Currently, the NHS says not to visit your GP or pharmacy if you have symptoms and instead stay at home for seven days. If you live with other people, they should stay at home for 14 days from the day the first person in your household got symptoms.

If someone else develops symptoms in this time, they should then stay home for seven days from the time they first got symptoms, even if this means they end up staying home longer than 14 days.

Coronavirus testing

The government is no longer asking people to report milder COVID-19 symptoms and get tested. Only patients who meet suitable criteria and are in hospital will be tested.

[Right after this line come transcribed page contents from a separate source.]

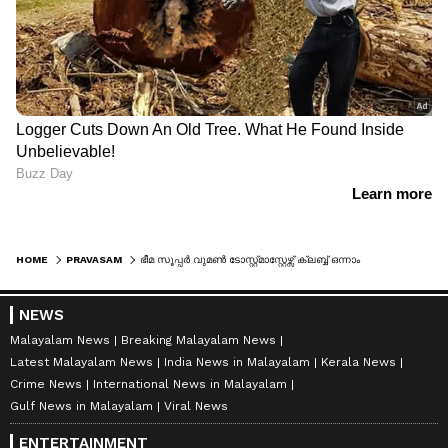
HOME
PRAVASAM
ഭീമ സൂപ്പർ വുമൺ ടോസ്റ്റ്മാസ്റ്റേഴ്സ് ക്ലബ്ബ് ഒന്നാം വാർഷികത്തിൽ സ്പെഷ്യൽ ഓപ്പൺ ഹൗസ്
NEWS
Malayalam News
Breaking Malayalam News
Latest Malayalam News
India News in Malayalam
Kerala News
Crime News
International News in Malayalam
Gulf News in Malayalam
Viral News
ENTERTAINMENT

Experts warn against using Ibuprofen and anti-inflammatory painkillers

Medical professionals have warned that common anti-inflammatory painkillers like ibuprofen, naproxen and voltarol may not be suitable for use if you are trying to treat the fever associated with COVID-19.

While there is currently no evidence that taking ibuprofen makes the symptoms of novel Coronavirus worse (and stories circulating around social media to this effect are false), there is some evidence that ibuprofen can contribute to complications from other respiratory infections.

A pharmacist we spoke to told us: 'The body's immune response to virus attack is an inflammatory process which this class of drug inhibits. Paracetamol has no anti-inflammatory action, yet reduces pain and raised temperature. In my practice paracetamol is always first choice recommendation in these circumstances.'

The NHS recommends drinking plenty of fluids and using paracetamol to calm a fever.

What if your symptoms don't improve after seven days?

If you begin to feel very unwell during the seven days, use the NHS 111 COVID-19 emergency online service to find out what to do next. If you cannot use this service, then call NHS 111 instead.

If you still have a fever after seven days, the NHS advises staying home until you no longer have a fever and contacting NHS 111.

If your fever has improved but you still have a cough, it says you don't need to continue staying at home, as these can persist after an infection.